Les autorités cubaines, elles, nient toute malveillance. « Ni la police cubaine, ni le FBI, ni la police royale montée du Canada n’ont découvert de preuves d’attaques à l’encontre des diplomates à La Havane malgré d’importantes investigations », assurait en septembre l’Académie des sciences de Cuba.

À Washington, le dossier est loin d’être clos. Début novembre, le secrétaire d’État Antony Blinken s’est engagé à « faire toute la lumière » sur le sujet, nommant deux diplomates chevronnés pour coordonner la réponse du département d’État et s’assurer que tout Américain signalant des symptômes reçoive une prise en charge médicale appropriée.

Traitement « différent »

Du côté des diplomates canadiens concernés, on regrette de ne pas bénéficier de la même attention... et on se demande si la bonne entente avec Cuba n’a pas joué contre eux.

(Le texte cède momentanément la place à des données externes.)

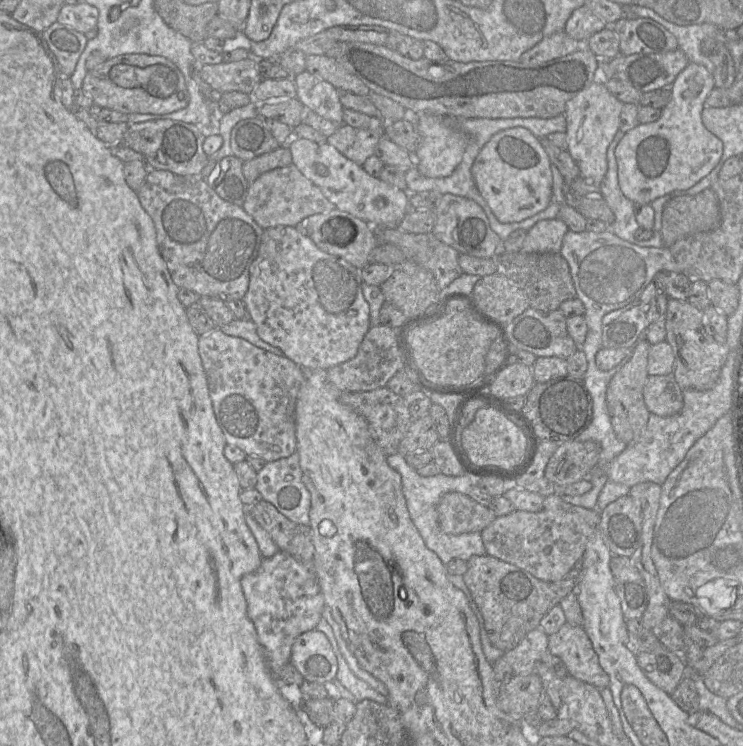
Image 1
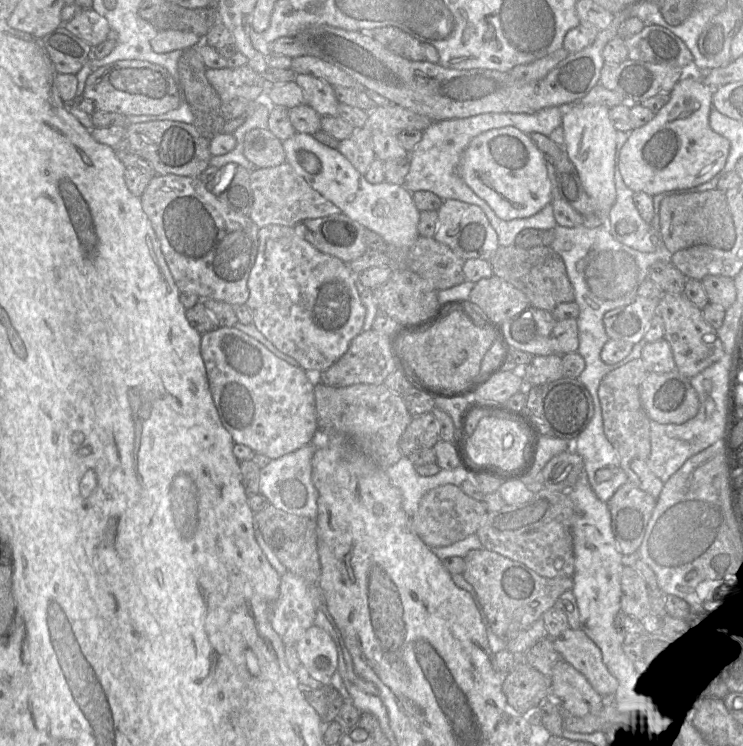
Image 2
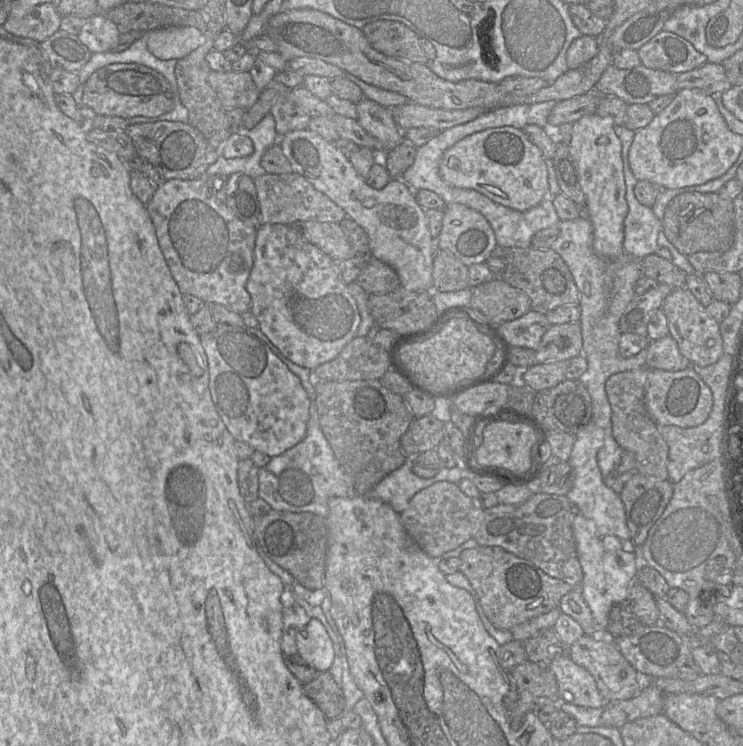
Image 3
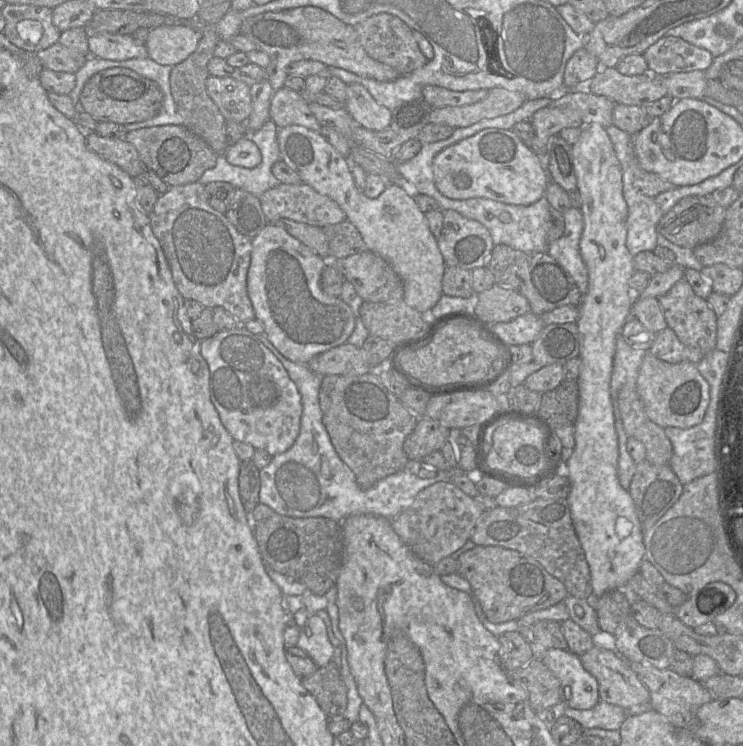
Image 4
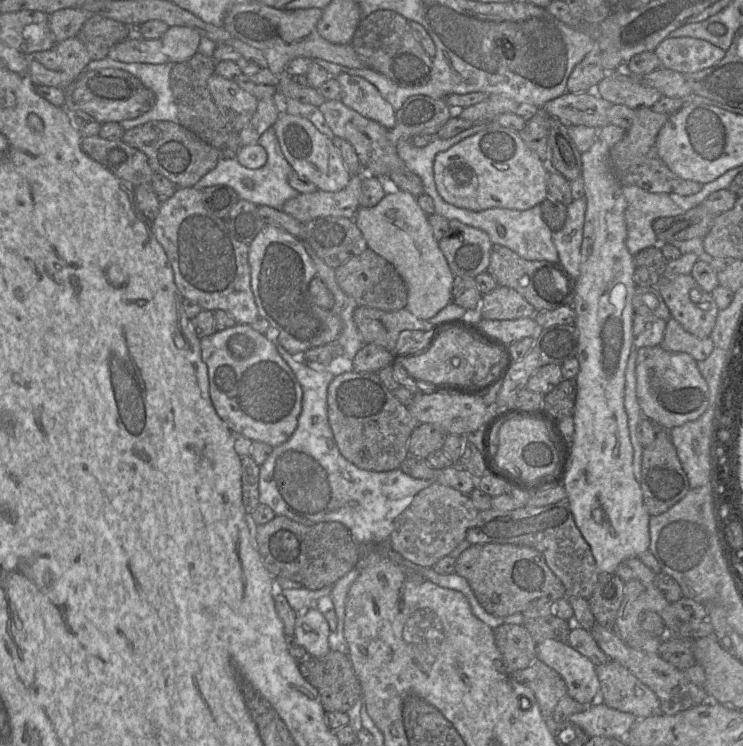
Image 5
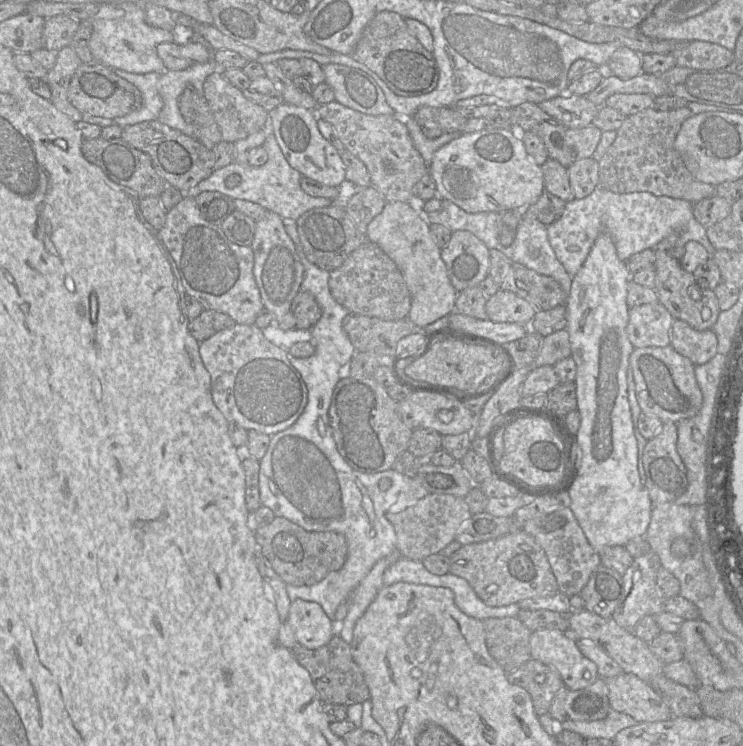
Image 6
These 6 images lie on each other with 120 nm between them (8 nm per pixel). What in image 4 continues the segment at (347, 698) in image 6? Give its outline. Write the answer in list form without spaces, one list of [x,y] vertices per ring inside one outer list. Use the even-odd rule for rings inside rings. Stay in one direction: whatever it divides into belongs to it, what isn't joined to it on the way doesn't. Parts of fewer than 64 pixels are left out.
[[[332,661],[318,667],[313,674],[301,678],[301,682],[329,719],[344,717],[347,688],[340,670]]]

Car si les relations entre Cuba et États-Unis, hormis un bref interlude entre 2014 et 2016, sont marquées par les tensions diplomatiques, celles entre Cuba et Canada sont toutes autres : Ottawa n’a jamais rompu les liens avec La Havane, même après la révolution menée par Fidel Castro en 1959, et est historiquement le premier pourvoyeur de touristes vers l’île.

« L’ambassadeur (canadien) nous disait tout le temps "Il n’y a pas de raison de penser que des Canadiens puissent être touchés", en suggérant ainsi que les Américains oui, mais pas les Canadiens », raconte une diplomate.

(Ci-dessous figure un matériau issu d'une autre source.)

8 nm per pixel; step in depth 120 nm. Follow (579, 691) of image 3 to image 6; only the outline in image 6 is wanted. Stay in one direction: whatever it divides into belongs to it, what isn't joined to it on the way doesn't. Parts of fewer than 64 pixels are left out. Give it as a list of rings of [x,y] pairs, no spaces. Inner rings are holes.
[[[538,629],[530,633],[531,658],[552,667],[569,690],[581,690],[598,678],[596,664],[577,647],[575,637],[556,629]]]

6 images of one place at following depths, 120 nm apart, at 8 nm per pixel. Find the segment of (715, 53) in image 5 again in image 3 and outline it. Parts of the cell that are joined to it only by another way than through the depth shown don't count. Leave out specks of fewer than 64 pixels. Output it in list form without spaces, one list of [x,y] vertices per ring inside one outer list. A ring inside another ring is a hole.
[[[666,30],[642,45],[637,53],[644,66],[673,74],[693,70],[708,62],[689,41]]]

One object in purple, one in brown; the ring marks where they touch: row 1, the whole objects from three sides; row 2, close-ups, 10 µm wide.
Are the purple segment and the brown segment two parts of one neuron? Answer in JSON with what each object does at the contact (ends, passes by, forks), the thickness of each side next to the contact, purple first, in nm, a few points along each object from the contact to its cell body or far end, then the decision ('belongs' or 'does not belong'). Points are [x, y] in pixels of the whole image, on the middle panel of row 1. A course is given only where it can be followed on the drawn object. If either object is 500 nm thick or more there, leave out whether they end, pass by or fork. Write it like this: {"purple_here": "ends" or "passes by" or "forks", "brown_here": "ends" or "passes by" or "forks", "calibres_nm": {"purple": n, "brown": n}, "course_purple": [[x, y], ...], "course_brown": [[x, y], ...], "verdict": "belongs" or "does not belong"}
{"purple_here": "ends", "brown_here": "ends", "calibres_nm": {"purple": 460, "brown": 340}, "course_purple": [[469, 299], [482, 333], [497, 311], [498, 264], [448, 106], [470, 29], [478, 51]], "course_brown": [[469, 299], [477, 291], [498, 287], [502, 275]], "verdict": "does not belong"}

« Notre plus grand reproche, c’est qu’on ne nous a proposé aucune aide », ajoute-t-elle, s’inquiétant que l’ambassade souhaite déjà revenir à un effectif complet, après l’avoir réduit de moitié début 2019.

Ottawa « a donné la priorité à sa relation avec Cuba, par rapport à ses propres citoyens », regrette une autre, se rappelant avoir reçu l’ordre de ne parler à personne, pas même à son médecin personnel, de ses symptômes.

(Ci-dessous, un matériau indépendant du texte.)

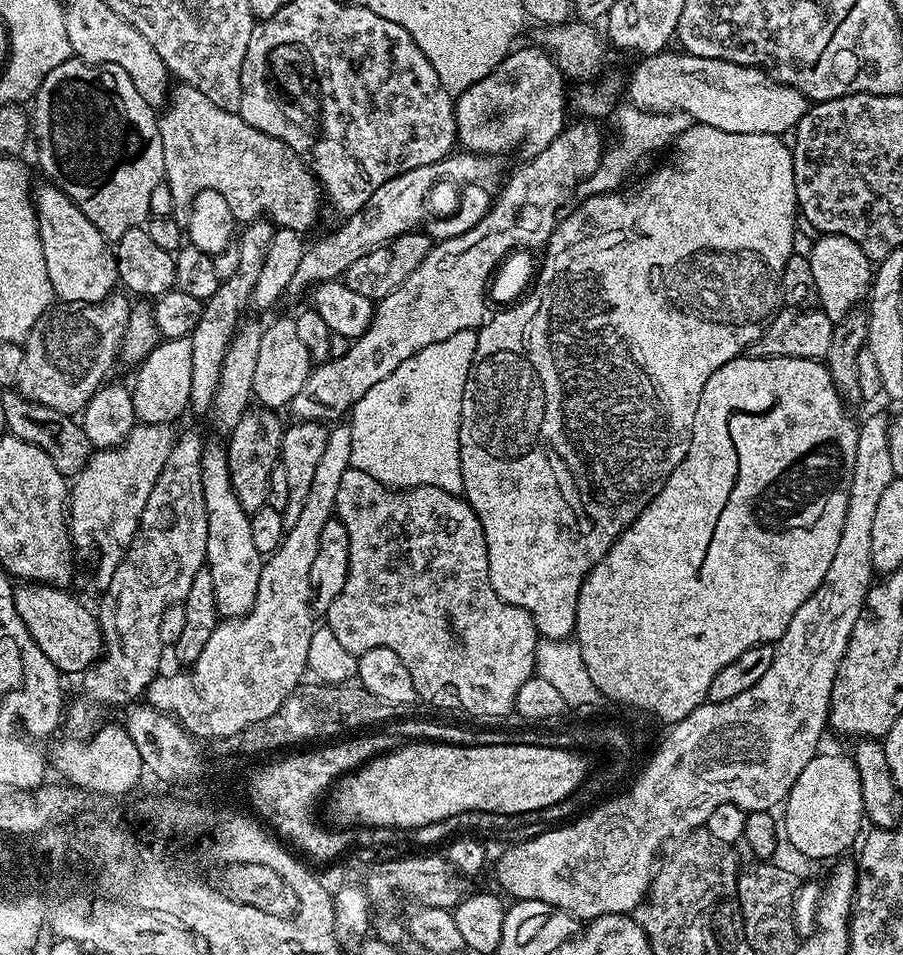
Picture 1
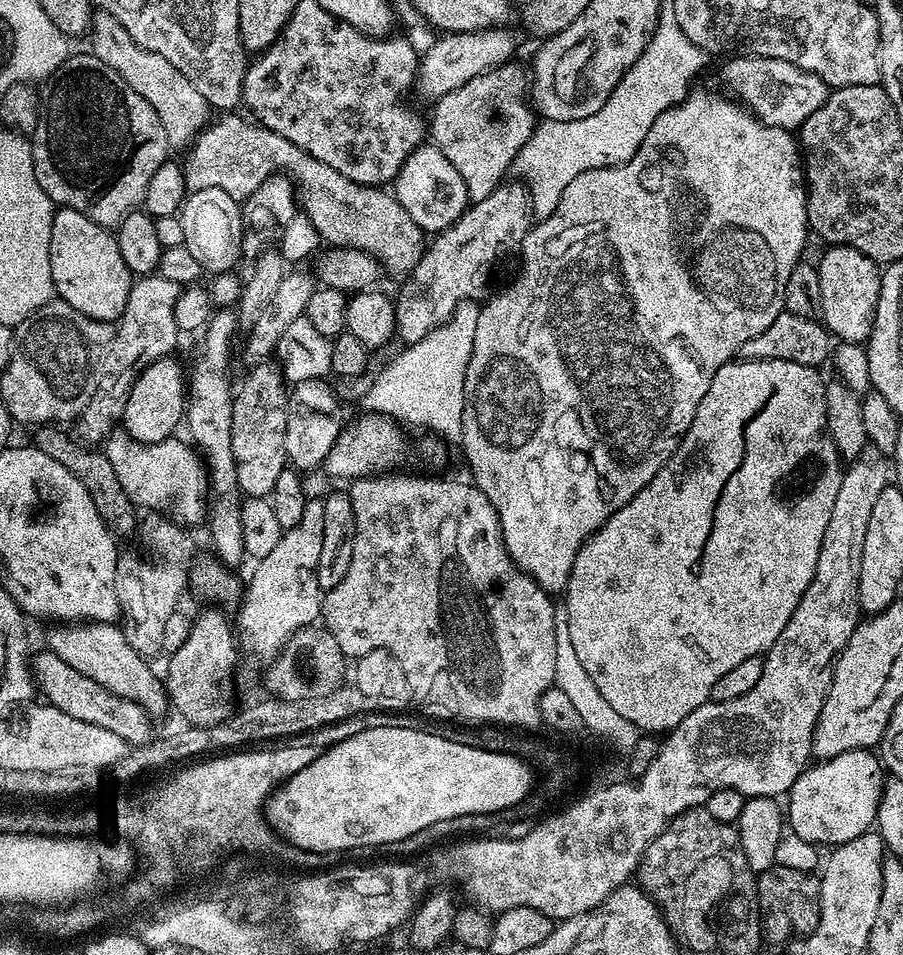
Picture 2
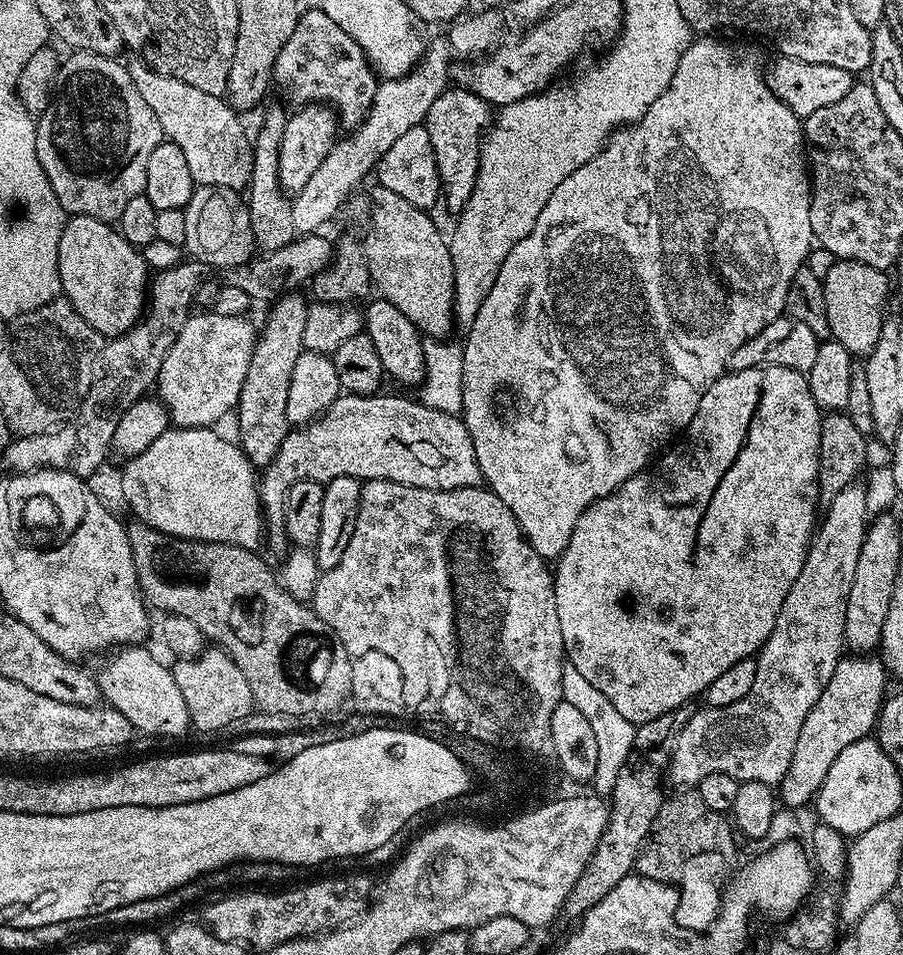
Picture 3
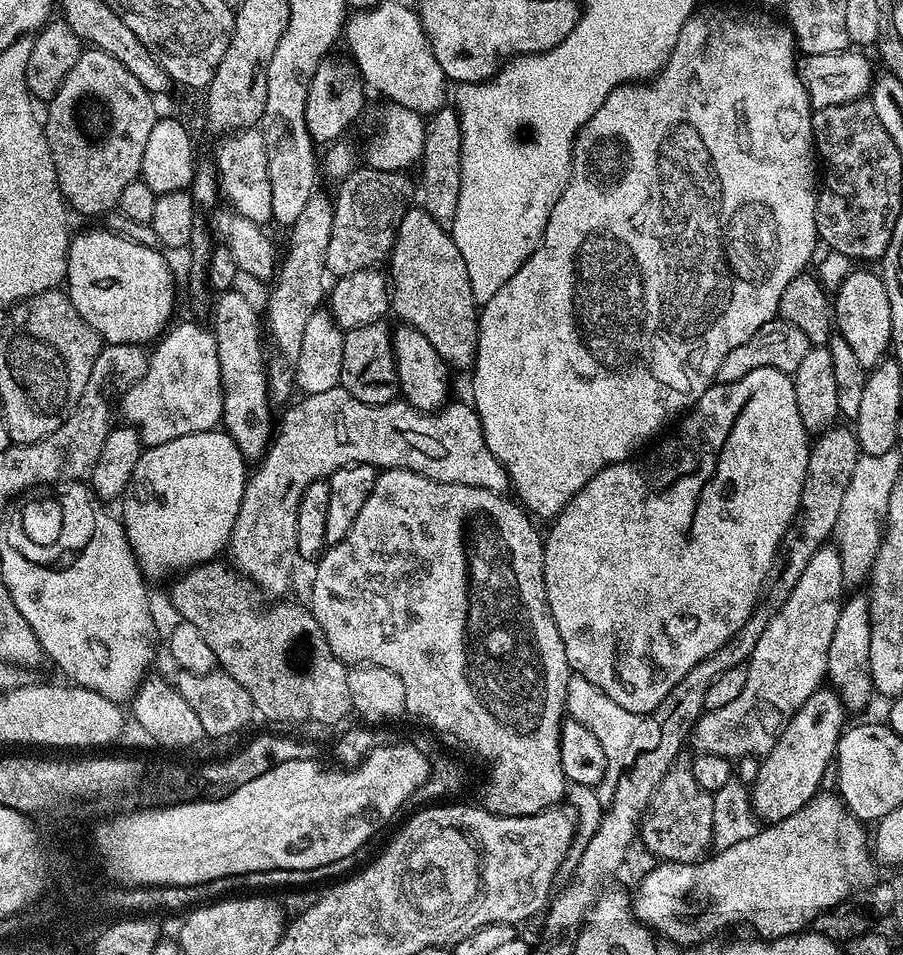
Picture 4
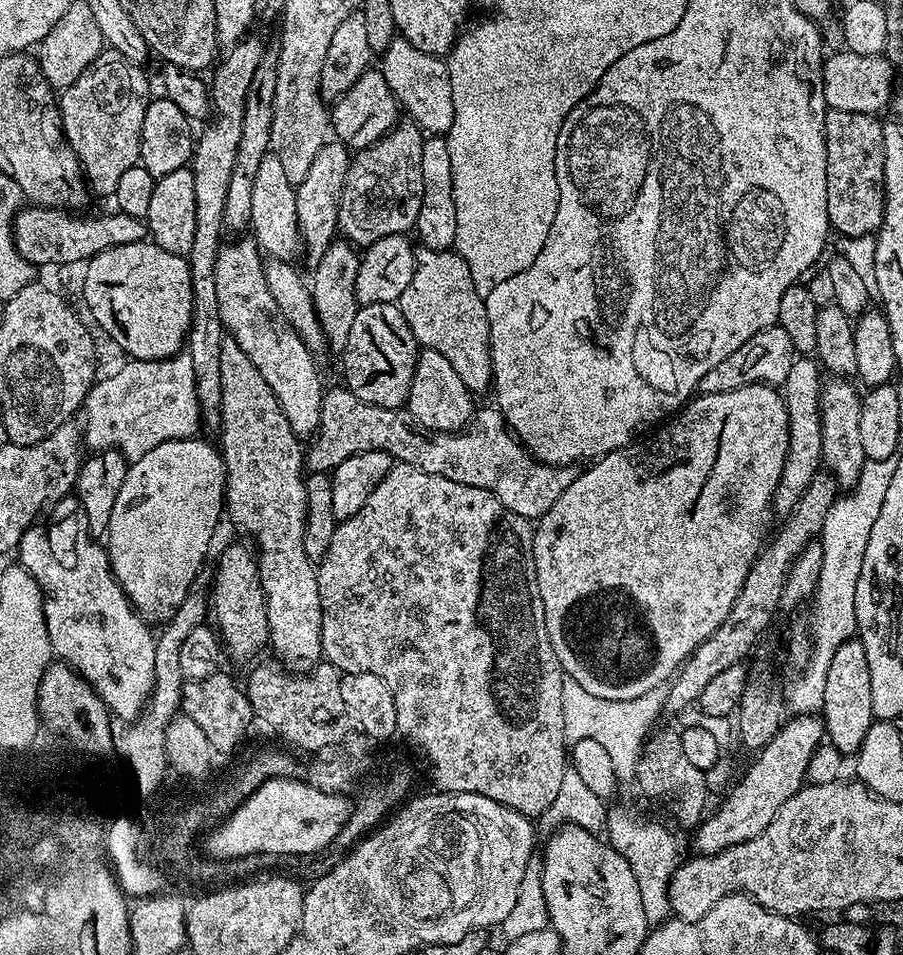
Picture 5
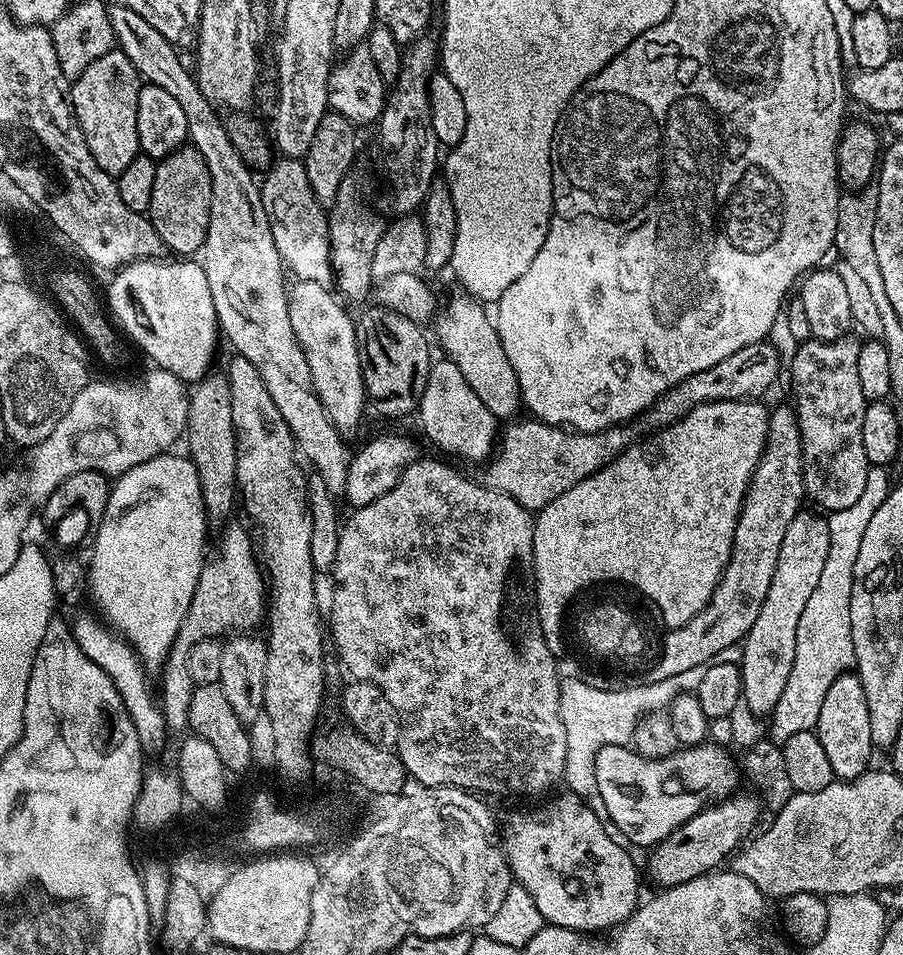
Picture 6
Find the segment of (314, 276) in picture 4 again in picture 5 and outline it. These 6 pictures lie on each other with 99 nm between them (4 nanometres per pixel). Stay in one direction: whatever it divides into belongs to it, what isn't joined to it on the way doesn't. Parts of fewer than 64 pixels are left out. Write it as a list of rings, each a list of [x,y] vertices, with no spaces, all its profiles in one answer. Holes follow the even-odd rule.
[[[325,142],[322,150],[314,157],[314,166],[310,166],[306,178],[295,185],[296,221],[300,227],[300,239],[303,251],[308,251],[312,262],[318,262],[322,254],[334,243],[338,236],[340,223],[338,210],[342,202],[342,190],[346,186],[346,170],[352,161],[349,148],[339,142]]]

Par rapport aux États-Unis, la gestion du problème a été « totalement différente », soupire Paul Miller.

Le gouvernement américain « fait tout son possible pour s’assurer que (les diplomates touchés) aient un traitement (...) et dit qu’il va essayer de découvrir ce qui s’est passé ». « Ici, le gouvernement dit "nous ferons tout pour nous occuper de nos diplomates", mais ils ne l’ont pas fait ».

Dans une réponse écrite envoyée à l’AFP, le ministère canadien des Affaires étrangères assure « prendre très au sérieux la santé, la sûreté et la sécurité des Canadiens » et « continuer de surveiller la santé et la sécurité de son personnel diplomatique en poste à La Havane ».